If you are used to low speed digital like when you first start out. Then no one every considers the power and ground lines. When you look at a digital design book, you are just dealing with gates and Flip-Flops. You never see power and ground. You make the assumtion that everything is ideal and if you put a 1 on a line then there is just a 1 on the line.
Now move up in frequency.
When you place a 1 on a line, it really takes some time (c) to move down that line. Whit a high enough speed and a short enough line, the start of the line can be at a 1 and the end of the line can be at a 0. Eventually then 1 will make it down the line and then the magic happens, it bounces back torward the start. This can cause all kinds of problems. So to stop this, the lines are made short.
Next problem.
At high frequencies, all components will act like little antenas. So one line will transmit on its antena and the next line will recieve on its antena. This causes problems so gound lines and planes are used through out the design to stop this.
Another problem:
For every signal line, there must be a return path to ground (current loop).
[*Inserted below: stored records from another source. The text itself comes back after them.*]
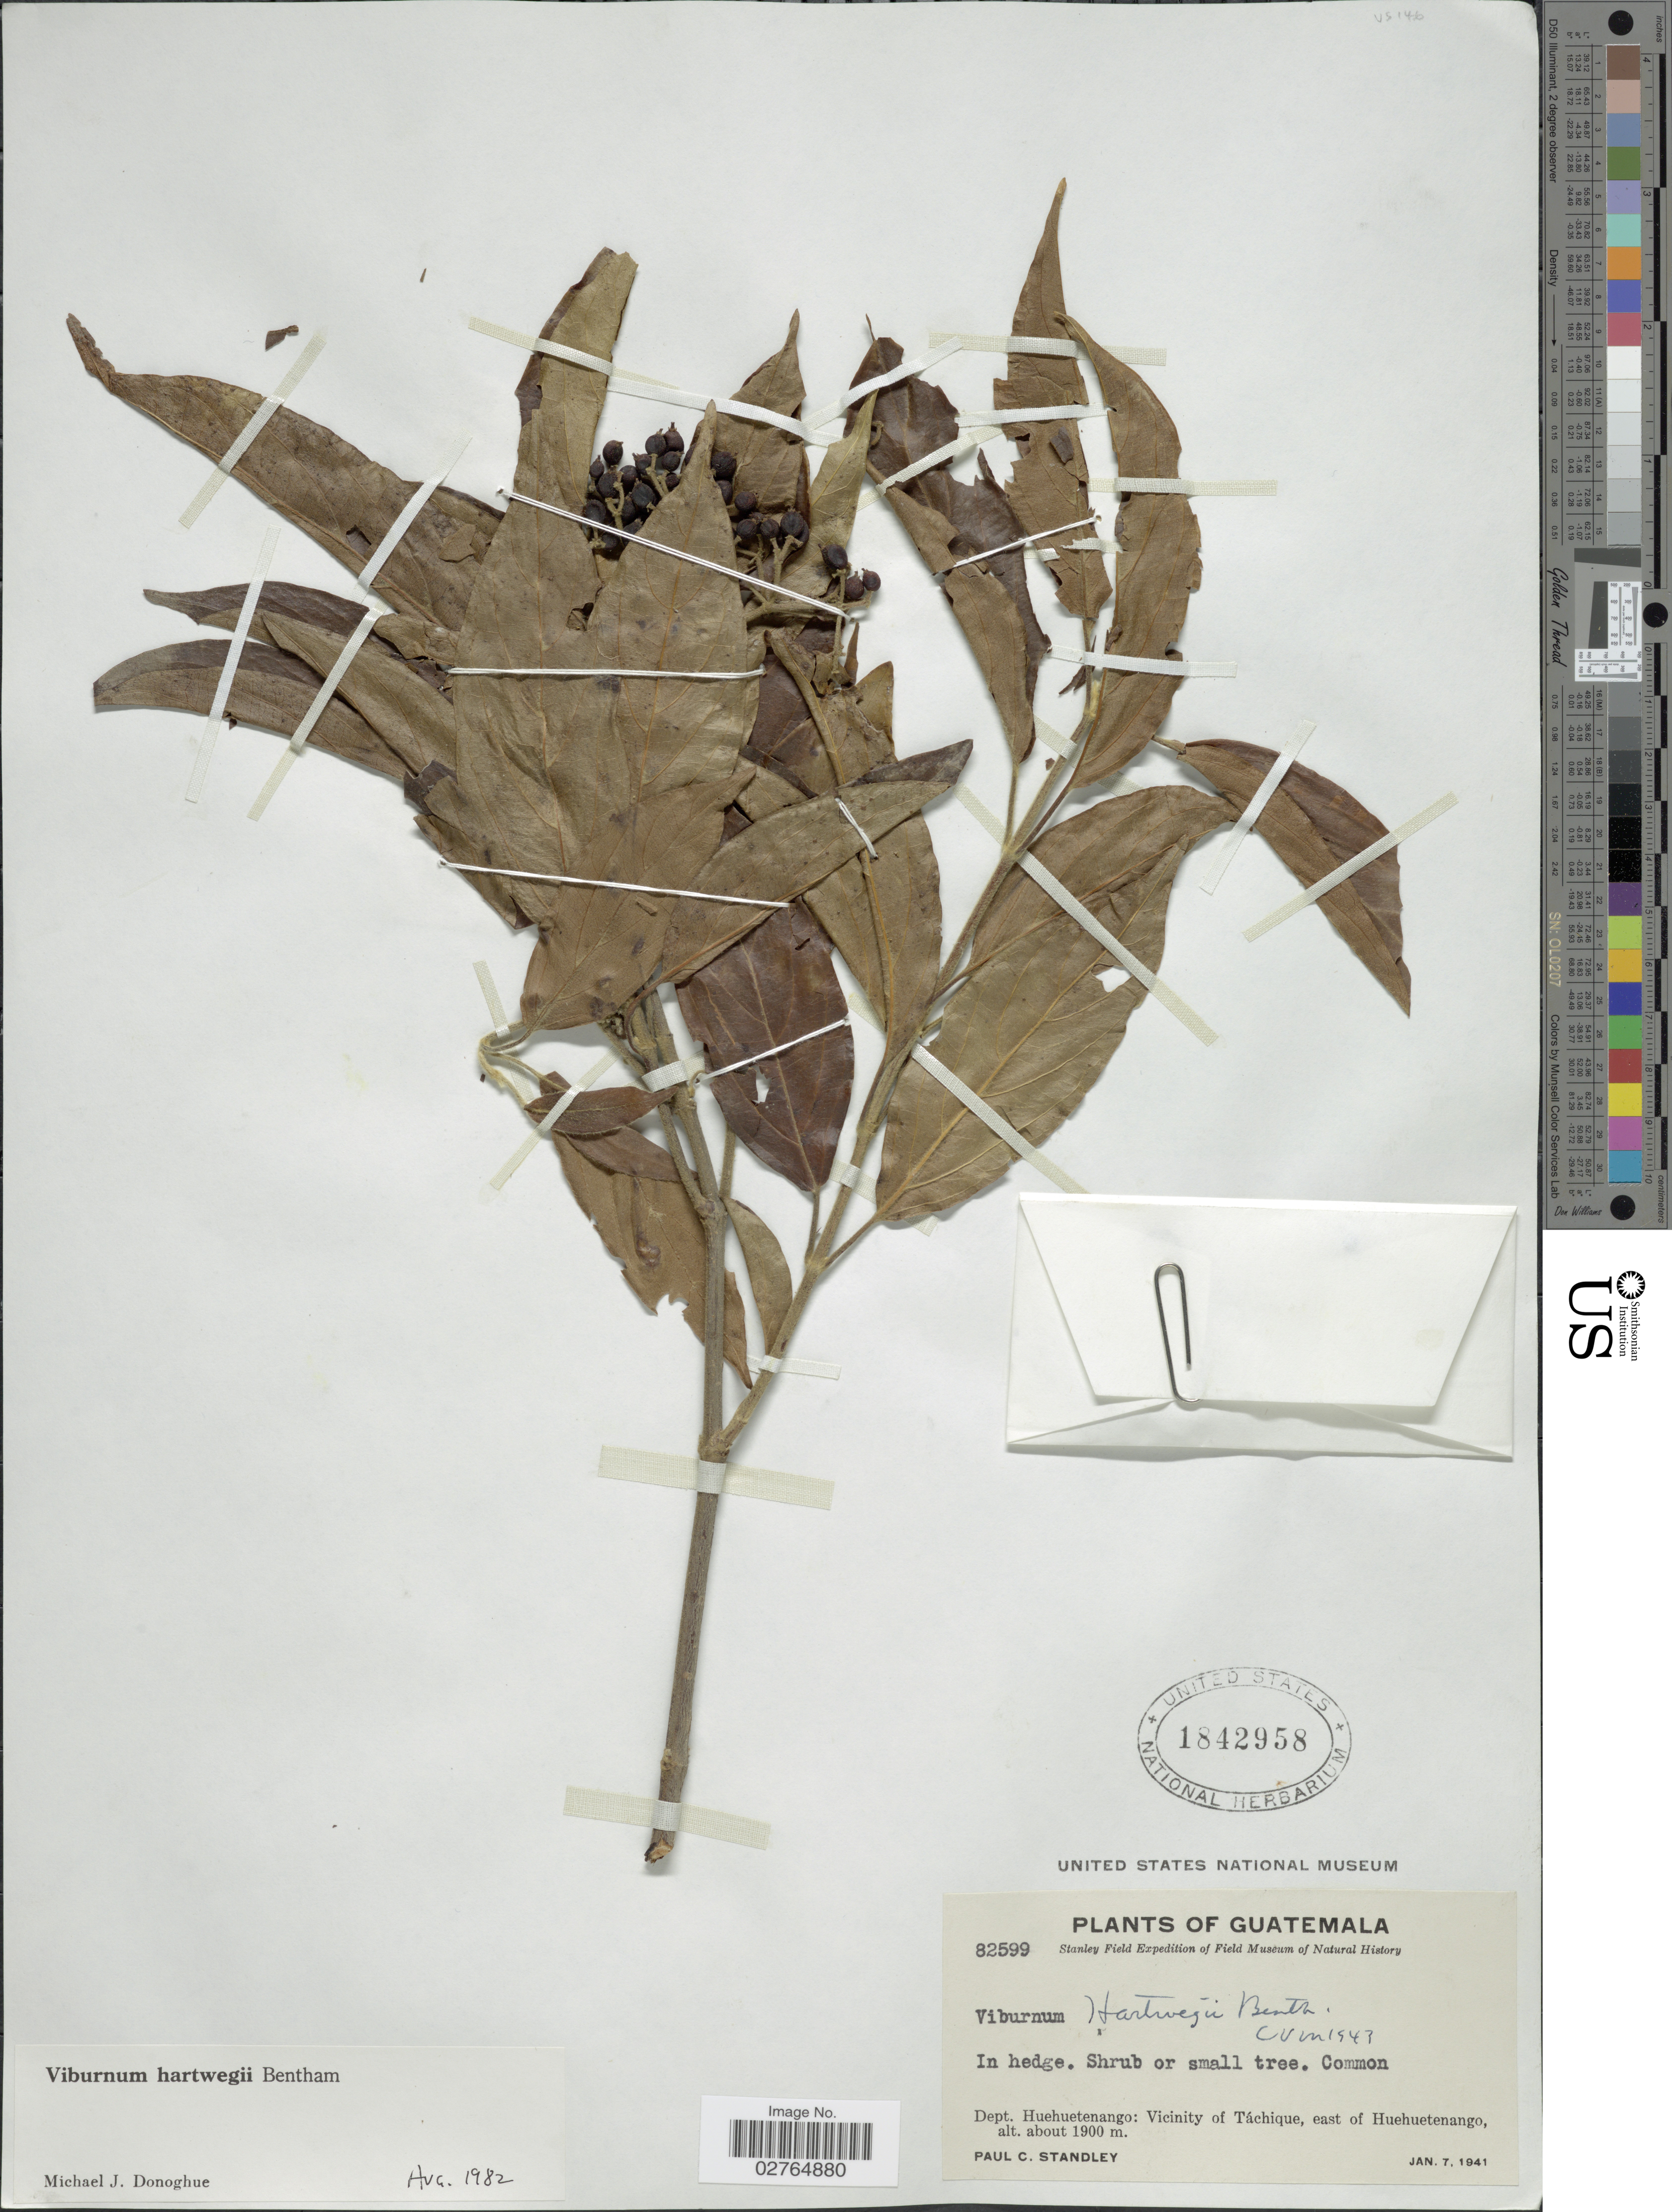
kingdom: Plantae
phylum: Tracheophyta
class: Magnoliopsida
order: Dipsacales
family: Viburnaceae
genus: Viburnum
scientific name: Viburnum hartwegii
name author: Benth.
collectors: P. C. Standley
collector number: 82599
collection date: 1941-01-07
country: Guatemala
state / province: Huehuetenango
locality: Dept. Huehuetenango: Vicinity of Táchique, east of Huehuetenango.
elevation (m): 1900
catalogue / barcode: US 1842958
If there is only one return path, then every signal line (16 data 32 address and a bunch of signals) will all use the same ground return and in effect every signal is also present on that return. (a mess) So use multiple grounds to spread out the junk.
Last problem:
If their is only one ground return, then all the current that the PCI device uses must pass though that one ground trace. (high heat) As signal lines get smaller and smaller, they can't carry as much current, so multiple traces are use to spread it out and keep things cooler.